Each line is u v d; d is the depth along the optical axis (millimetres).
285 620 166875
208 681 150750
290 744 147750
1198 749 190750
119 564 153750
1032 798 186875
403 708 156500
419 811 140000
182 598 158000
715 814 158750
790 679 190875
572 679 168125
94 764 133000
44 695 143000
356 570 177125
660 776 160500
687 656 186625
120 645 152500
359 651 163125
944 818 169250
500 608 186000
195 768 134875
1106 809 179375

WORK ITEM:
Please repeat the line that contains "290 744 147750" and every line after it through the end of the material above, exactly and with nothing added.

REPLY:
290 744 147750
1198 749 190750
119 564 153750
1032 798 186875
403 708 156500
419 811 140000
182 598 158000
715 814 158750
790 679 190875
572 679 168125
94 764 133000
44 695 143000
356 570 177125
660 776 160500
687 656 186625
120 645 152500
359 651 163125
944 818 169250
500 608 186000
195 768 134875
1106 809 179375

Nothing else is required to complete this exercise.